A vital question from a spiritual or biblical point of view is this- When is an infant invested with a soul- when does a child, unborn or otherwise, become fully alive as a spiritual being made in God’s image? Of course, this question does not lend itself to a scientific answer. All the anti-abortion scientific evidence flies out the window as irrelevant when the existence of a soul is the important point.
So we need to be a bit more biblically astute in our discussions of abortion. The question of when individual physical life begins in the eyes of God, when one becomes a living soul, should be the real issue, an issue which I never hear addressed and doubt we can ever answer definitively. None of this reasoning makes abortion comfortable for anyone, but it does suggest we need to tone down the religious posturing which demands criminalization as the proper way to discourage the practice.
I now move on to the other hot church sponsored political topic- religious freedom.
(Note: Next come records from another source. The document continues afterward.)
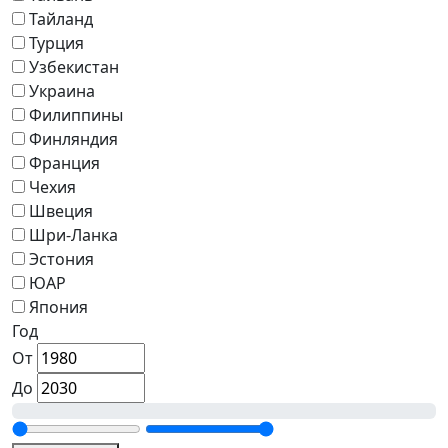
Тайланд
Турция
Узбекистан
Украина
Филиппины
Финляндия
Франция
Чехия
Швеция
Шри-Ланка
Эстония
ЮАР
Япония
Год
От
До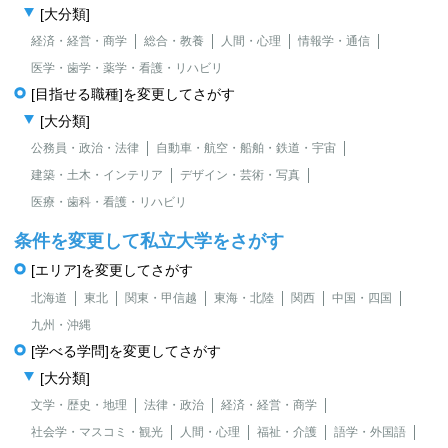
[大分類]
経済・経営・商学
総合・教養
人間・心理
情報学・通信
医学・歯学・薬学・看護・リハビリ
[目指せる職種]を変更してさがす
[大分類]
公務員・政治・法律
自動車・航空・船舶・鉄道・宇宙
建築・土木・インテリア
デザイン・芸術・写真
医療・歯科・看護・リハビリ
条件を変更して私立大学をさがす
[エリア]を変更してさがす
北海道
東北
関東・甲信越
東海・北陸
関西
中国・四国
九州・沖縄
[学べる学問]を変更してさがす
[大分類]
文学・歴史・地理
法律・政治
経済・経営・商学
社会学・マスコミ・観光
人間・心理
福祉・介護
語学・外国語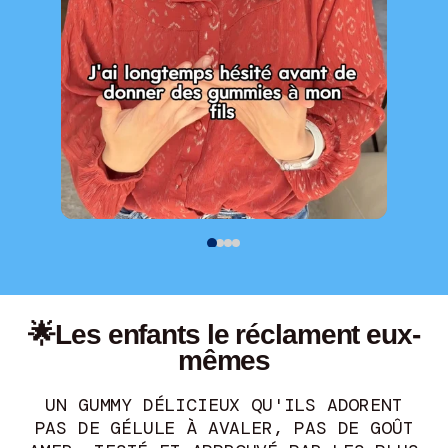
🌟Les enfants le réclament eux-
mêmes
UN GUMMY DÉLICIEUX QU'ILS ADORENT
PAS DE GÉLULE À AVALER, PAS DE GOÛT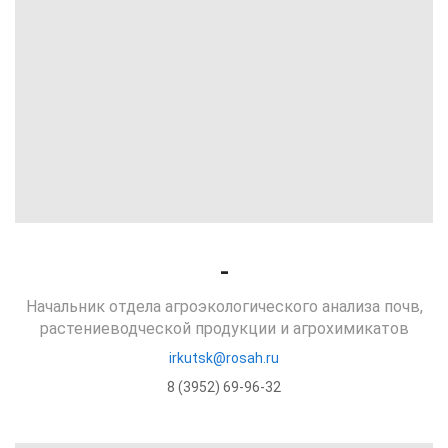
-
Начальник отдела агроэкологического анализа почв,
растениеводческой продукции и агрохимикатов
irkutsk@rosah.ru
8 (3952) 69-96-32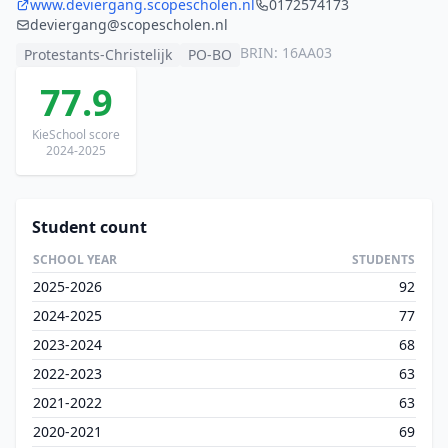
www.deviergang.scopescholen.nl
0172574173
deviergang@scopescholen.nl
BRIN: 16AA03
Protestants-Christelijk
PO-BO
77.9
KieSchool score
2024-2025
Student count
SCHOOL YEAR
STUDENTS
2025-2026
92
2024-2025
77
2023-2024
68
2022-2023
63
2021-2022
63
2020-2021
69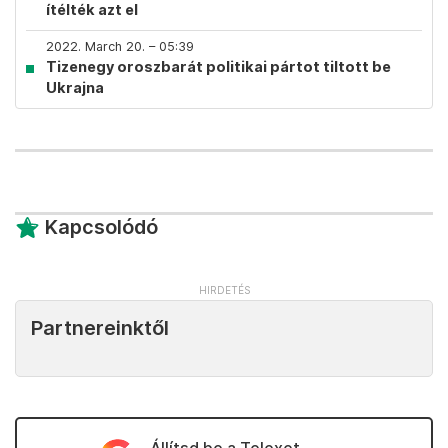
ítélték azt el
2022. March 20. – 05:39
Tizenegy oroszbarát politikai pártot tiltott be
Ukrajna
Kapcsolódó
Partnereinktől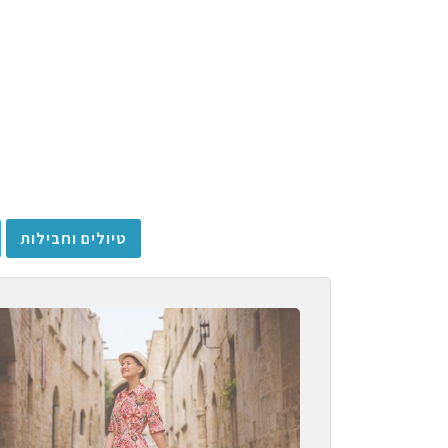
טיולים וחבילות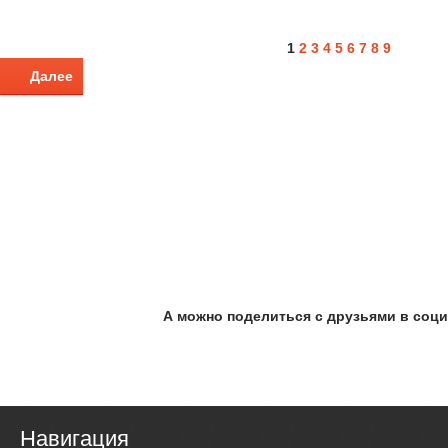
1
2
3
4
5
6
7
8
9
Далее
А можно поделиться с друзьями в соци
Навигация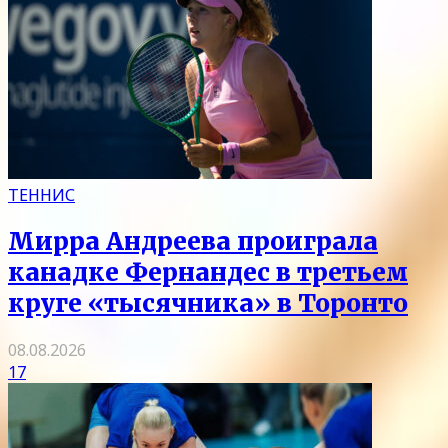
ТЕННИС
Мирра Андреева проиграла
канадке Фернандес в третьем
круге «тысячника» в Торонто
08.08.2026
17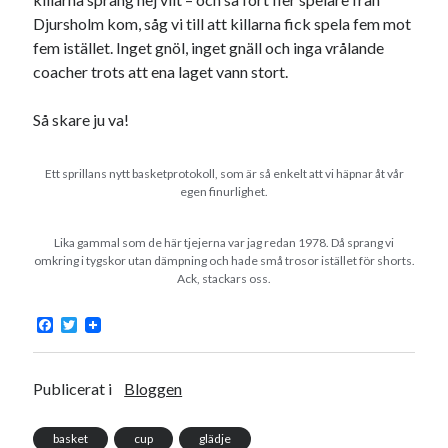
Djursholm kom, såg vi till att killarna fick spela fem mot
fem istället. Inget gnöl, inget gnäll och inga vrålande
coacher trots att ena laget vann stort.
Swish: 070-8885542
Så skare ju va!
Ett sprillans nytt basketprotokoll, som är så enkelt att vi häpnar åt vår
egen finurlighet.
Lika gammal som de här tjejerna var jag redan 1978. Då sprang vi
omkring i tygskor utan dämpning och hade små trosor istället för shorts.
Ack, stackars oss.
F
T
a
w
c
i
e
t
b
t
Publicerat i
Bloggen
o
e
o
r
k
basket
cup
glädje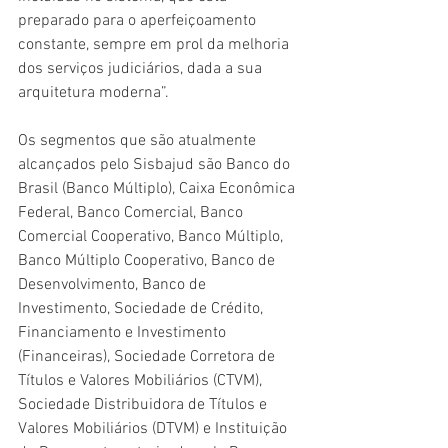
preparado para o aperfeiçoamento 
constante, sempre em prol da melhoria 
dos serviços judiciários, dada a sua 
arquitetura moderna”.
Os segmentos que são atualmente 
alcançados pelo Sisbajud são Banco do 
Brasil (Banco Múltiplo), Caixa Econômica 
Federal, Banco Comercial, Banco 
Comercial Cooperativo, Banco Múltiplo, 
Banco Múltiplo Cooperativo, Banco de 
Desenvolvimento, Banco de 
Investimento, Sociedade de Crédito, 
Financiamento e Investimento 
(Financeiras), Sociedade Corretora de 
Títulos e Valores Mobiliários (CTVM), 
Sociedade Distribuidora de Títulos e 
Valores Mobiliários (DTVM) e Instituição 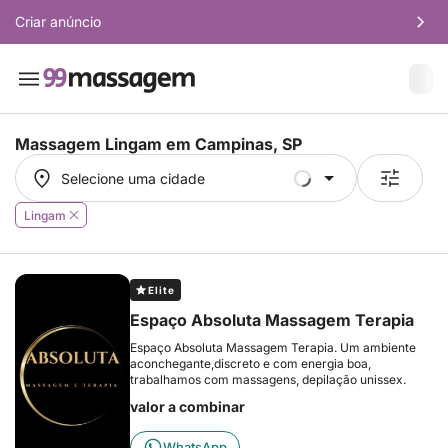
Criar anúncio
Massagem Lingam em
Campinas, SP
Selecione uma cidade
Selecione uma cidade
Lingam
Elite
Espaço Absoluta Massagem Terapia
Espaço Absoluta Massagem Terapia. Um ambiente
aconchegante,discreto e com energia boa,
trabalhamos com massagens, depilação unissex.
valor a combinar
WhatsApp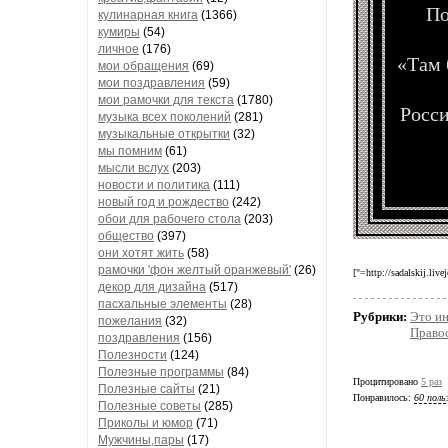
По
кулинарная книга
(1366)
кумиры
(54)
личное
(176)
«Там 
мои обращения
(69)
мои поздравления
(59)
мои рамочки для текста
(1780)
Росси
музыка всех поколений
(281)
музыкальные открытки
(32)
мы помним
(61)
мысли вслух
(203)
новости и политика
(111)
новый год и рождество
(242)
обои для рабочего стола
(203)
общество
(397)
они хотят жить
(58)
рамочки 'фон желтый оранжевый'
(26)
["=http://sadalskij.live
декор для дизайна
(517)
пасхальные элементы
(28)
Рубрики:
Это и
пожелания
(32)
Право
поздравления
(156)
Полезности
(124)
Полезные программы
(84)
Процитировано
5 раз
Полезные сайты
(21)
Понравилось:
60 поль
Полезные советы
(285)
Приколы и юмор
(71)
Мужчины,пары
(17)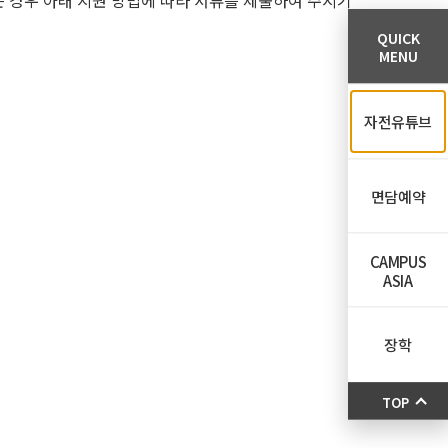
 경우 아래 지원 방법에 따라 서류를 제출하여 주시기
QUICK
MENU
자전유튜브
면담예약
CAMPUS
ASIA
장학
TOP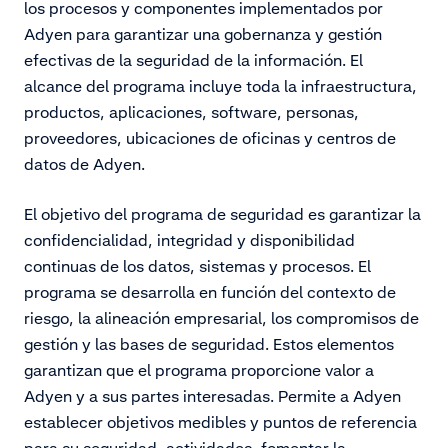
los procesos y componentes implementados por
Adyen para garantizar una gobernanza y gestión
efectivas de la seguridad de la información. El
alcance del programa incluye toda la infraestructura,
productos, aplicaciones, software, personas,
proveedores, ubicaciones de oficinas y centros de
datos de Adyen.
El objetivo del programa de seguridad es garantizar la
confidencialidad, integridad y disponibilidad
continuas de los datos, sistemas y procesos. El
programa se desarrolla en función del contexto de
riesgo, la alineación empresarial, los compromisos de
gestión y las bases de seguridad. Estos elementos
garantizan que el programa proporcione valor a
Adyen y a sus partes interesadas. Permite a Adyen
establecer objetivos medibles y puntos de referencia
para su seguridad, actividades, fomentar la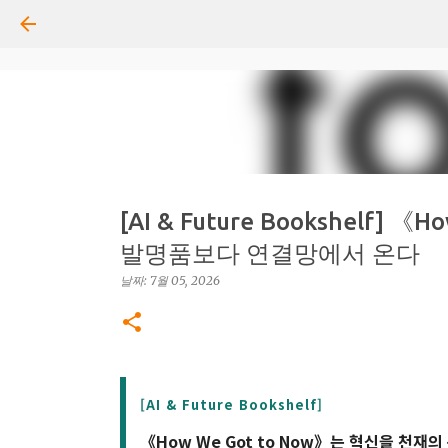
[AI & Future Bookshelf] 
발명품보다 연결망에서 온다
날짜:
7월 05, 2026
[AI & Future Bookshelf]
《How We Got to Now》는 혁신을 천재의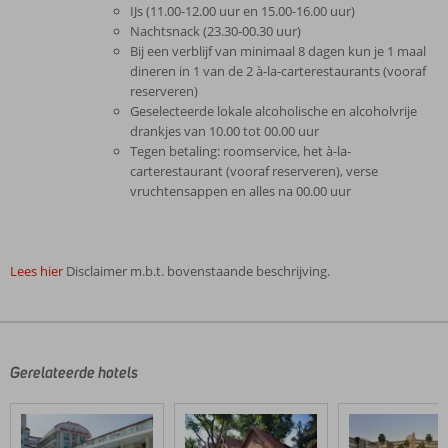
IJs (11.00-12.00 uur en 15.00-16.00 uur)
Nachtsnack (23.30-00.30 uur)
Bij een verblijf van minimaal 8 dagen kun je 1 maal
dineren in 1 van de 2 à-la-carterestaurants (vooraf
reserveren)
Geselecteerde lokale alcoholische en alcoholvrije
drankjes van 10.00 tot 00.00 uur
Tegen betaling: roomservice, het à-la-
carterestaurant (vooraf reserveren), verse
vruchtensappen en alles na 00.00 uur
Lees hier
Disclaimer m.b.t. bovenstaande beschrijving.
De
beoordelingen
zijn
door
Gerelateerde hotels
onze
klanten
geschreven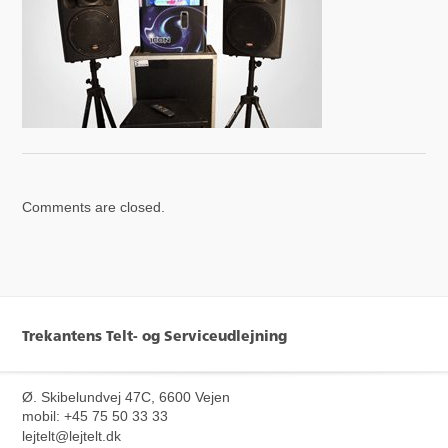
Comments are closed.
Trekantens Telt- og Serviceudlejning
Ø. Skibelundvej 47C, 6600 Vejen
mobil: +45 75 50 33 33
lejtelt@lejtelt.dk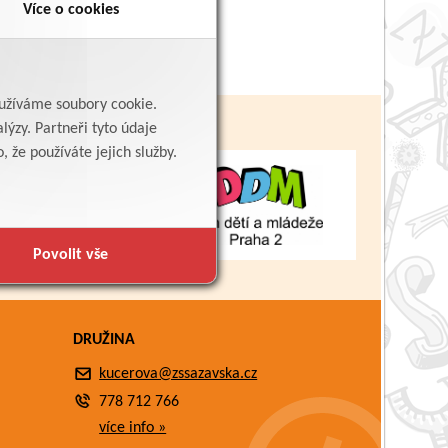
Více o cookies
yužíváme soubory cookie.
lýzy. Partneři tyto údaje
 že používáte jejich služby.
Povolit vše
DRUŽINA
kucerova@zssazavska.cz
778 712 766
více info »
Here again we hear a hue and cry about how religious conviction means a sacred and irrevocable right to discriminate against certain groups in the public arena by denying access to goods and services otherwise available to anyone willing to pay for them or otherwise entitled to them as part of the public function.
As we noted before in relation to abortion, there is no biblical evidence whatsoever to support any concept of freedom of religious freedom, if by that term one means the freedom to operate religiously as one’s conscience would dictate. All the Bible allows is the freedom to conform to its religious dictates or suffer the consequences. Neither Orthodox Judaism nor Christianity leaves room for freedom of choice according to conscience. Therefore by its very theology Orthodox Christianity is anathema to religious freedom. For such a religious group to claim religious freedom in supporting their right to practice religious oppression is laughable, because their dogma rejects freedom of religion. How can one man’s freedom result in another’s oppression in the name of that freedom? And how can a theology which denies religious freedom as a right then turn around and demand that freedom from those who don’t recognize or accept that theology and in fact suffer at its hands. It’s a strange sort of illogic which derives this sort of justification.
So abortion and religious freedom provide simple edgy, emotion packed political tools for both the church and the politicians. Throw either term out into the political/religious forum and you get a visceral, almost involuntary response out of many people. From then on there is no reason to appeal to reason or the Bible.